Quinine is a familiar bittering agent that is extracted from the bark of several species of cinchona. These tropical trees provided medicinal bark that became known as “priest bark” because it was found to combat malaria, which afflicted so many priests travelling to the tropics during the colonial era. Not only used in tonic water, it also is featured in several vermouths, particularly red vermouths, that would otherwise be oppressively sweet.

In addition to bitterness balancing sweetness, vermouths are characterized by their blend of aromatic flavors. Many members of the mint family that are native to the Mediterranean region are used for this. Hyssop (Hyssopus officinalis) is a shrubby plant whose leafy, flowering tips have a minty-resinous taste used in Chartreuse as well as vermouth. Oregano (Origanum vulgare) offers a softer aroma. These Mediterranean plants are widely cultivated in the USA. Plants native to the USA that provide similar flavor profiles include black sage (Salvia mellifera) that can be abundant in California, and bee balm (Monarda didyma), which grows in the eastern USA.

Chamomile (Matricaria chamomilla) is a botanical that can be underwhelming when accessed via long supply routes. On the other hand, its flowers can be incredibly fruity and honeyed, adding a sweet apple flavor, when they are grown in a hot, dry climate, well dried and stored in vacuum-sealed packaging. For distilleries with space to grow a patch of chamomile, it is well worth the minimal effort. It needs to be kept weed-free, but better treated a little mean with hardly any watering, as the flowers produce much more intense aroma when grown in dry conditions that are similar to early summer in the Mediterranean.

Another fruity element that works well in vermouth is rhubarb (Rheum rhabarbarum). Apart from use in vermouth it shares another feature with wormwood and cinchona — it was once a very popular medicinal plant. Rhubarb featured in Chinese medicine for thousands of years, and in 19th-century Britain it was one of the most frequently used medicinal plants. Distillers are better off using the stalks for the fruity flavor than the roots that were deployed for their purgative effect. Rose hips, the fruits of roses such as Japanese rose (Rosa rugosa), are another fruity botanical, which can be easily dried for a year-round supply and production schedule.

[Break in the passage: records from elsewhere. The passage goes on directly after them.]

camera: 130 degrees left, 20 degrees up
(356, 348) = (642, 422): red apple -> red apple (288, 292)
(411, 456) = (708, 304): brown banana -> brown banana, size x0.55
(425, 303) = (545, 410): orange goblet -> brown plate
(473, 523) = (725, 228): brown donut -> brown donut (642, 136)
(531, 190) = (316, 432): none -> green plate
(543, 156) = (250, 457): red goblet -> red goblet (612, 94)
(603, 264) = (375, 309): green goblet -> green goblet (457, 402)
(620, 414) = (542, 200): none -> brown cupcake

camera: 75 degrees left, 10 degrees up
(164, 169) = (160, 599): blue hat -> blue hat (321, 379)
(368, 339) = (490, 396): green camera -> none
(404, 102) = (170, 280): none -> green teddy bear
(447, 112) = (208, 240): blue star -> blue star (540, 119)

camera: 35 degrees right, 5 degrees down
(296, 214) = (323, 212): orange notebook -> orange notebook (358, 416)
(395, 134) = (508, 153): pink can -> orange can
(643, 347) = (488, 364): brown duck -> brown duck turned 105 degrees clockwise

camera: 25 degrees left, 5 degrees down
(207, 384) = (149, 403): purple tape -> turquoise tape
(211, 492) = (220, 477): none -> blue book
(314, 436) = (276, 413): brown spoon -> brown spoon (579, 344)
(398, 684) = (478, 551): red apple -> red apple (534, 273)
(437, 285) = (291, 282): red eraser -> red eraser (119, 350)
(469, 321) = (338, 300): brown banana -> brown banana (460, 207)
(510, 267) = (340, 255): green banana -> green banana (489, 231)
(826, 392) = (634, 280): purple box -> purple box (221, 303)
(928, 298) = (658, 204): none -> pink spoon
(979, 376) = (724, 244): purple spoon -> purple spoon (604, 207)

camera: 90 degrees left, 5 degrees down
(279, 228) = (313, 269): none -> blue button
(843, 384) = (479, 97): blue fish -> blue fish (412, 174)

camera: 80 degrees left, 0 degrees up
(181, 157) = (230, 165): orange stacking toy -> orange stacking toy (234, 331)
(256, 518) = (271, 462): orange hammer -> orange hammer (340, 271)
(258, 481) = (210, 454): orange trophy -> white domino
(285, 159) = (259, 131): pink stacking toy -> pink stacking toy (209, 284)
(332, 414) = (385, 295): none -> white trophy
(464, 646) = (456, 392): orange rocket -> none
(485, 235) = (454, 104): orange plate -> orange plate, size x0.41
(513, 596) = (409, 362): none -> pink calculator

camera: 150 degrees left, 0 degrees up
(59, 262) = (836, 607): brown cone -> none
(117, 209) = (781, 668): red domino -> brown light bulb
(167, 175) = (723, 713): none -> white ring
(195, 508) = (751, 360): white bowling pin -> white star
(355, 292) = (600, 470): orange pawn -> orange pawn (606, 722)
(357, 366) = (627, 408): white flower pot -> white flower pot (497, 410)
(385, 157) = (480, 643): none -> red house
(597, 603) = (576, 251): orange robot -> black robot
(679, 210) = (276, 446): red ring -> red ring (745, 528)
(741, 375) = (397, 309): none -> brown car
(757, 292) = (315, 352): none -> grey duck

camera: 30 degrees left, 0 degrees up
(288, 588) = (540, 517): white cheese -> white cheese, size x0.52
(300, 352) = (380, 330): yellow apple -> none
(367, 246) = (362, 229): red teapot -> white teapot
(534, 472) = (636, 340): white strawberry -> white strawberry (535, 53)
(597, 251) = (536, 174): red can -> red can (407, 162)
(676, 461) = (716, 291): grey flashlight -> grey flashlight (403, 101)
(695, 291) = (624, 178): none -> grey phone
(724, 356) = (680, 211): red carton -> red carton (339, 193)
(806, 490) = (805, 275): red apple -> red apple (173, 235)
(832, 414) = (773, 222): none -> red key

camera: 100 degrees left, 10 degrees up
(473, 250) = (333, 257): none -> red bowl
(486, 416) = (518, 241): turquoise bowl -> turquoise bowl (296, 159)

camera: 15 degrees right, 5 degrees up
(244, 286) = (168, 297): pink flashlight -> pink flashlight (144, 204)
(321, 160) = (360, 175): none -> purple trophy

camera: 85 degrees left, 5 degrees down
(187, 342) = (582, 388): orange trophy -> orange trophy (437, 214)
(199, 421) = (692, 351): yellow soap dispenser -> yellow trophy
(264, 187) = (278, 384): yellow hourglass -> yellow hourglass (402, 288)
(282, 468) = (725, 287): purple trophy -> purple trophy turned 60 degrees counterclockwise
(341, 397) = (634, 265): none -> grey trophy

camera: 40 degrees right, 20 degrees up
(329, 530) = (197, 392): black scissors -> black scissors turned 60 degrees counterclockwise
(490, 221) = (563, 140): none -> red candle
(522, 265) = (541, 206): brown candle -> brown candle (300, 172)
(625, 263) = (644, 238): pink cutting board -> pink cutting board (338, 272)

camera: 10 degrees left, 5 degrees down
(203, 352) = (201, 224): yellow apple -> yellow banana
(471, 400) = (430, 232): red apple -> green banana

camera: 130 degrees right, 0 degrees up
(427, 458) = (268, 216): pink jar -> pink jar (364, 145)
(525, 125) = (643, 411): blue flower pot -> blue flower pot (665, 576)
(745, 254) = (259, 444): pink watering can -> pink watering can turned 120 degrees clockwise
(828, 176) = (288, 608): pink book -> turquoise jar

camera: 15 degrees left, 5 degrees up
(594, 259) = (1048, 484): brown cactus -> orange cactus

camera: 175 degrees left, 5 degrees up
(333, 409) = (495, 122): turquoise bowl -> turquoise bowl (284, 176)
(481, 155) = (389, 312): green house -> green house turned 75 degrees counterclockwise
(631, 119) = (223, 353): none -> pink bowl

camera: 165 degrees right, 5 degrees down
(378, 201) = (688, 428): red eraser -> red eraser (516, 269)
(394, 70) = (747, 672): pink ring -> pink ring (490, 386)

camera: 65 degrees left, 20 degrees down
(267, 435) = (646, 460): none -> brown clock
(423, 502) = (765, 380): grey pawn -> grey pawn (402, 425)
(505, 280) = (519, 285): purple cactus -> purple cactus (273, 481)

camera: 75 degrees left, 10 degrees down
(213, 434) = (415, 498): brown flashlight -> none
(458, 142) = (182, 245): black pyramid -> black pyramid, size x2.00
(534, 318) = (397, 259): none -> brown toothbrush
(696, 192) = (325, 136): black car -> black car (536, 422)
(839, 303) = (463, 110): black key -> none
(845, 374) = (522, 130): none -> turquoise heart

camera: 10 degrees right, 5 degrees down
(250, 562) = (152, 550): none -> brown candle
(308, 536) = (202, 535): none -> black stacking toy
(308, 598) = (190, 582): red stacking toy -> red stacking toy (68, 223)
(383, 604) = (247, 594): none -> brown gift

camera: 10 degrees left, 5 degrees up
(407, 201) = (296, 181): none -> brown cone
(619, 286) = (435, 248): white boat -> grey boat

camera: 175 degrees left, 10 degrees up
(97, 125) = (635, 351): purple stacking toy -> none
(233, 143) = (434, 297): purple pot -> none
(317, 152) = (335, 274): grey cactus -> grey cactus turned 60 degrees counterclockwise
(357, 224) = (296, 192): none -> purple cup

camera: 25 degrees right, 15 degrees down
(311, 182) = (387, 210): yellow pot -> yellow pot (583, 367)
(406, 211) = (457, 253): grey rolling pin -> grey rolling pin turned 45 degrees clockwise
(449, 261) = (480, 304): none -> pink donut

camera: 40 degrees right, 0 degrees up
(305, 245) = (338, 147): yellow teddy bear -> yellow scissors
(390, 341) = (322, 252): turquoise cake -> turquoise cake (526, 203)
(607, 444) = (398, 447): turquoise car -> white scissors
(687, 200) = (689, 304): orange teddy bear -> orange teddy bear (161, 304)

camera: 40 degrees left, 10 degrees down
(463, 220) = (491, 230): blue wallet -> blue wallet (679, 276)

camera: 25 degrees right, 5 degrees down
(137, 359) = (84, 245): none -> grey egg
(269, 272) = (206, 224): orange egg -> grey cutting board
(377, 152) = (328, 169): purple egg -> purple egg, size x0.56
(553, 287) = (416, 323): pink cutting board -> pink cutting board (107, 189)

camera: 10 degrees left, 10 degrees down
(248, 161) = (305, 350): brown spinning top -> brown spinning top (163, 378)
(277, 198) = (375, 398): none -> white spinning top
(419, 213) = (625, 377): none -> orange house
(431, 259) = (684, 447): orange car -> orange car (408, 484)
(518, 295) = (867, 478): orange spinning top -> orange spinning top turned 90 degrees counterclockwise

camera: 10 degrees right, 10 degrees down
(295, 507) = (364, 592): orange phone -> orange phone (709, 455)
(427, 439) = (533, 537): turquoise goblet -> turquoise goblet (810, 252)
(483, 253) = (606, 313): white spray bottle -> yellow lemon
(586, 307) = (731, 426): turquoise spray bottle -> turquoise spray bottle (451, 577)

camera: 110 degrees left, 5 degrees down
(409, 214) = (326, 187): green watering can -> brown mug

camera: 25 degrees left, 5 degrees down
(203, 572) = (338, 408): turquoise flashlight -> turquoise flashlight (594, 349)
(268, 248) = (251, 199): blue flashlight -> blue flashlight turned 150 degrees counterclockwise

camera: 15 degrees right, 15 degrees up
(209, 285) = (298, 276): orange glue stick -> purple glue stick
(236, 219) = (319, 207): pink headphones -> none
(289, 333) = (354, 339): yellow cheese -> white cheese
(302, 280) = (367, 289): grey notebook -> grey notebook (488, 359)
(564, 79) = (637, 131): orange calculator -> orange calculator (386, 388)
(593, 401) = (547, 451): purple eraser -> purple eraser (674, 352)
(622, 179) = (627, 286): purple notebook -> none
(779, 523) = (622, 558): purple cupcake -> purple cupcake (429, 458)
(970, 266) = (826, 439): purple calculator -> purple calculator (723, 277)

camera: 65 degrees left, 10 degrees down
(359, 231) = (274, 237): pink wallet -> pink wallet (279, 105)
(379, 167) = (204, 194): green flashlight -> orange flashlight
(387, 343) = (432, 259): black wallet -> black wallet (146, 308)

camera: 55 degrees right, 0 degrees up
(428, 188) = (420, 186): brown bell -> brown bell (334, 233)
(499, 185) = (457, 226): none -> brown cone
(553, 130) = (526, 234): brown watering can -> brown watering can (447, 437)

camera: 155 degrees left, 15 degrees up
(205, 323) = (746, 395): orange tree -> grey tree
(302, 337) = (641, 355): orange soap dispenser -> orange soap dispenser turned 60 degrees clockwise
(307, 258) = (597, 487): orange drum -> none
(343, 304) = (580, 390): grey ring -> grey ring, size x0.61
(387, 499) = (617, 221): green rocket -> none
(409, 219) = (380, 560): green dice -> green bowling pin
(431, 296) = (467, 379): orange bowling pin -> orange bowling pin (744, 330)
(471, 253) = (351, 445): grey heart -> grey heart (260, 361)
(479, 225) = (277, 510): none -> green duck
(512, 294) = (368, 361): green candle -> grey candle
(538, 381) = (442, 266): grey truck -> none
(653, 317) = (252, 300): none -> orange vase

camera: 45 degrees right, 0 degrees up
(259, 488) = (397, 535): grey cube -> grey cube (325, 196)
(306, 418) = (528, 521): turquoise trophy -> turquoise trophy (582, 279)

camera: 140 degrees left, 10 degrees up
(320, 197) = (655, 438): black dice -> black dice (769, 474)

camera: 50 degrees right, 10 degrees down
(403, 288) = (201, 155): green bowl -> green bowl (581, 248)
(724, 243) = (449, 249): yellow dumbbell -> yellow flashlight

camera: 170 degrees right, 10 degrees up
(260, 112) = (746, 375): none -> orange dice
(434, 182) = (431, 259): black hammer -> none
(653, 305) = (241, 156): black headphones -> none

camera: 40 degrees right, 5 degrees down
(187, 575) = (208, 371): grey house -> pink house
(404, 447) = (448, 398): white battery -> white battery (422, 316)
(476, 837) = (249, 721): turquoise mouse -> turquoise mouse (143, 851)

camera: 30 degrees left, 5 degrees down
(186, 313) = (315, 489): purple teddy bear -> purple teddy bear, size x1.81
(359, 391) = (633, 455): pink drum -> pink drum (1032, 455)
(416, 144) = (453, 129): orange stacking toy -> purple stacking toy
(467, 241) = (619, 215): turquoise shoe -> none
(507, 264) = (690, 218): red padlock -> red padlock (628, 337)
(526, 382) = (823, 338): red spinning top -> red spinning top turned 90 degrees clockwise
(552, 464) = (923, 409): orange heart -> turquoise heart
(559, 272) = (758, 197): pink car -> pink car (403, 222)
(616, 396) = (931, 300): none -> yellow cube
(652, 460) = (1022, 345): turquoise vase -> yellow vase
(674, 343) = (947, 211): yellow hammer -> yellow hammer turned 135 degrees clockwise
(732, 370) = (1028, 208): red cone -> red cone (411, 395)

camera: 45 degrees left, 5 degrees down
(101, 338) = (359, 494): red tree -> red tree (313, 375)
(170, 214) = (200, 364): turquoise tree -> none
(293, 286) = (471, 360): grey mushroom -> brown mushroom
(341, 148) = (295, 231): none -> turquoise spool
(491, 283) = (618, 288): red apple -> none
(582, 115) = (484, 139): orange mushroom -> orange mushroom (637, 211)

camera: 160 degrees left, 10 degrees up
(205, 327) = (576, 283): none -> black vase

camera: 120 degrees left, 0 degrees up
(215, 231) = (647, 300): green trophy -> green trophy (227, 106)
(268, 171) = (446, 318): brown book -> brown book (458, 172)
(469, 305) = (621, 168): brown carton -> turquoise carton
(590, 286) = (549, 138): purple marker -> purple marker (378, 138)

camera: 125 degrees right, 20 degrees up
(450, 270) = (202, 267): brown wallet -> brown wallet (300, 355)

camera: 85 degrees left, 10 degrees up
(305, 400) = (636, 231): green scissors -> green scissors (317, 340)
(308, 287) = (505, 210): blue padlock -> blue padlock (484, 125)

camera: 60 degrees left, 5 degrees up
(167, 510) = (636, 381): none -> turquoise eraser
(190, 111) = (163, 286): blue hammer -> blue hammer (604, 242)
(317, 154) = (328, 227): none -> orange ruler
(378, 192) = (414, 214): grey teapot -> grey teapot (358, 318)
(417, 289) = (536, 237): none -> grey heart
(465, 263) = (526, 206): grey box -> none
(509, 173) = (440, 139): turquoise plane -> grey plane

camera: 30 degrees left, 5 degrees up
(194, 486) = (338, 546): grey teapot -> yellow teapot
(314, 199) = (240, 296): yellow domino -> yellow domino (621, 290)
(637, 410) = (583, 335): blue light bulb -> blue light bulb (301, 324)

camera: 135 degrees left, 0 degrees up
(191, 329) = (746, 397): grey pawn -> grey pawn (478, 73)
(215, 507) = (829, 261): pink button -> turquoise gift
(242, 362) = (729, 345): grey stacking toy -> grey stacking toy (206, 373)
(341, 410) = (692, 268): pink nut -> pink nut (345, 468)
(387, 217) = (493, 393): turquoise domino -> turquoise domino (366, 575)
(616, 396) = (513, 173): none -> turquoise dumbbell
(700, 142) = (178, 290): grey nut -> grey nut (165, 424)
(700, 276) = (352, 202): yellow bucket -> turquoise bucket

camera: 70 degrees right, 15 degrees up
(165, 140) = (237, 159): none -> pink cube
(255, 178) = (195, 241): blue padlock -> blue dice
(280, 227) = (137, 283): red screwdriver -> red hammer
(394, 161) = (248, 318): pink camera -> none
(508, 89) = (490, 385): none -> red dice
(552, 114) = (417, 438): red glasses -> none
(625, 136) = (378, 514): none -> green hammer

Spices are also used to enliven vermouths. Most spices in trade originate from the Old World of Europe, Africa and Asia. Only a few spices originate from the New World (i.e., the Americas), one of which is allspice (Pimenta dioica), native to Central America and the Caribbean. Its name is entirely descriptive of its flavor — allspice tastes like a blend of spices, making it an excellent botanical that provides more complexity than most individual plants. An excellent spicy plant native to North America whose name is also an aptronym is spicebush (Lindera benzoin). Like allspice, its berries have a warm, spicy taste.

Vermouth makers can create batches in response to local gluts, which can be a cost-effective and environmentally conscious method of production. This foregoes a consistent taste from batch to batch, but contemporary consumers are increasingly happy to make purchases trusting the skill and taste buds of producers to create something they will like. Vermouth can also be made in response to the terroir of a producer. Allowing landscape to dictate the plants that naturally grow wild, and the flavors of plants cultivated, casts vermouth producers as curators of local flavor, an excellent way of capturing a taste of place in a bottle.